_Given instruction:_ Count how many lines in the rows below contain the string "context". Give only the number.

*****

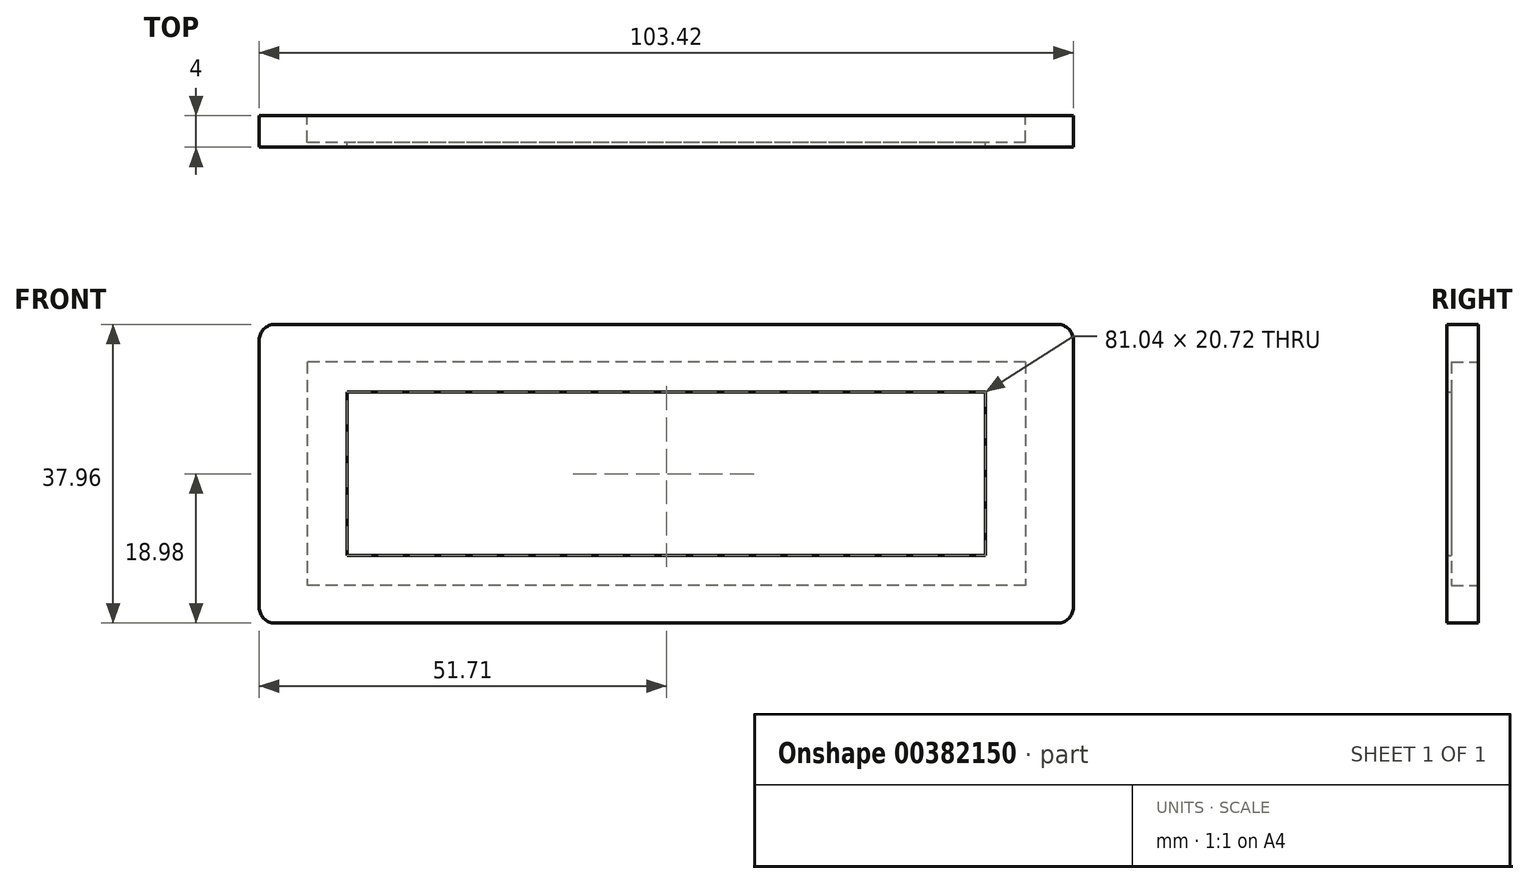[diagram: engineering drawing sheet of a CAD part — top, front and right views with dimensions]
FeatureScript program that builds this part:
annotation { "Feature Type Name" : "Feature", "Feature Type Description" : "" }
export const myFeature = defineFeature(function(context is Context, id is Id, definition is map)
    precondition{}
    {
        {
            var Q0;
            Q0=qCreatedBy(makeId("Front.planeOp"),FACE);
            var sketch = newSketch(context, id + "F0", { "sketchPlane" : qUnion([Q0])});
            skLineSegment(sketch, "E0.bottom", {"start": v(51.7, 18.98) * mm, "end": v(-51.7, 18.98) * mm});
            skLineSegment(sketch, "E0.top", {"start": v(51.7, -18.98) * mm, "end": v(-51.7, -18.98) * mm});
            skLineSegment(sketch, "E0.left", {"start": v(51.7, 18.98) * mm, "end": v(51.7, -18.98) * mm});
            skLineSegment(sketch, "E0.right", {"start": v(-51.7, 18.98) * mm, "end": v(-51.7, -18.98) * mm});
            skPoint(sketch, "E0.middle", {"position": v(0, 0) * mm});
            skLineSegment(sketch, "E1.bottom", {"start": v(40.52, 10.36) * mm, "end": v(-40.52, 10.36) * mm});
            skLineSegment(sketch, "E1.top", {"start": v(40.52, -10.36) * mm, "end": v(-40.52, -10.36) * mm});
            skLineSegment(sketch, "E1.left", {"start": v(40.52, 10.36) * mm, "end": v(40.52, -10.36) * mm});
            skLineSegment(sketch, "E1.right", {"start": v(-40.52, 10.36) * mm, "end": v(-40.52, -10.36) * mm});
            skSolve(sketch);
        }
        {
            var Q0;
            Q0=makeQuery(id+"F0.imprint","IMPRINT",FACE,{"disambiguationData":[TD([[makeQuery(id+"F0.imprint","IMPRINT",EDGE,{"derivedFrom":sQuery(id+"F0.wireOp",EDGE,"E0.bottom")}),1.0]])]});
            extrude(context, id + "F1", {"entities" : qUnion([Q0]), "depth" : 4 * mm});
        }
        {
            var Q0;
            Q0=makeQuery(id+"F1.opExtrude","CAP_FACE",FACE,{"disambiguationData":[OSD([sQuery(id+"F0.wireOp",EDGE,"E0.bottom"),sQuery(id+"F0.wireOp",EDGE,"E0.top"),sQuery(id+"F0.wireOp",EDGE,"E0.left"),sQuery(id+"F0.wireOp",EDGE,"E0.right"),sQuery(id+"F0.wireOp",EDGE,"E1.bottom"),sQuery(id+"F0.wireOp",EDGE,"E1.top"),sQuery(id+"F0.wireOp",EDGE,"E1.left"),sQuery(id+"F0.wireOp",EDGE,"E1.right")])],"isStart":true});
            var sketch = newSketch(context, id + "F2", { "sketchPlane" : qUnion([Q0])});
            skLineSegment(sketch, "E2.bottom", {"start": v(-45.65, 14.2) * mm, "end": v(45.65, 14.2) * mm});
            skLineSegment(sketch, "E2.top", {"start": v(-45.65, -14.2) * mm, "end": v(45.65, -14.2) * mm});
            skLineSegment(sketch, "E2.left", {"start": v(-45.65, 14.2) * mm, "end": v(-45.65, -14.2) * mm});
            skLineSegment(sketch, "E2.right", {"start": v(45.65, 14.2) * mm, "end": v(45.65, -14.2) * mm});
            skPoint(sketch, "E2.middle", {"position": v(0, 0) * mm});
            skSolve(sketch);
        }
        {
            var Q0;
            Q0=makeQuery(id+"F2.imprint","IMPRINT",FACE,{"disambiguationData":[TD([[makeQuery(id+"F2.imprint","IMPRINT",EDGE,{"derivedFrom":sQuery(id+"F2.wireOp",EDGE,"E2.bottom")}),-1.0]])]});
            extrude(context, id + "F3", {"entities" : qUnion([Q0]), "operationType" : NewBodyOperationType.REMOVE, "oppositeDirection" : true, "depth" : 3.4 * mm});
        }
        {
            var Q0;
            Q0=makeQuery(id+"F1.opExtrude","SWEPT_EDGE",EDGE,{"disambiguationData":[OSD([sQuery(id+"F0.wireOp",EDGE,"E0.bottom"),sQuery(id+"F0.wireOp",EDGE,"E0.right")])]});
            var Q1;
            Q1=makeQuery(id+"F1.opExtrude","SWEPT_EDGE",EDGE,{"disambiguationData":[OSD([sQuery(id+"F0.wireOp",EDGE,"E0.bottom"),sQuery(id+"F0.wireOp",EDGE,"E0.left")])]});
            var Q2;
            Q2=makeQuery(id+"F1.opExtrude","SWEPT_EDGE",EDGE,{"disambiguationData":[OSD([sQuery(id+"F0.wireOp",EDGE,"E0.top"),sQuery(id+"F0.wireOp",EDGE,"E0.left")])]});
            var Q3;
            Q3=makeQuery(id+"F1.opExtrude","SWEPT_EDGE",EDGE,{"disambiguationData":[OSD([sQuery(id+"F0.wireOp",EDGE,"E0.top"),sQuery(id+"F0.wireOp",EDGE,"E0.right")])]});
            fillet(context, id + "F4", {"entities" : qUnion([Q0, Q1, Q2, Q3]), "radius" : 2 * mm, "tangentPropagation" : true, "allowEdgeOverflow" : false});
        }
    });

*****

_Right answer:_ 6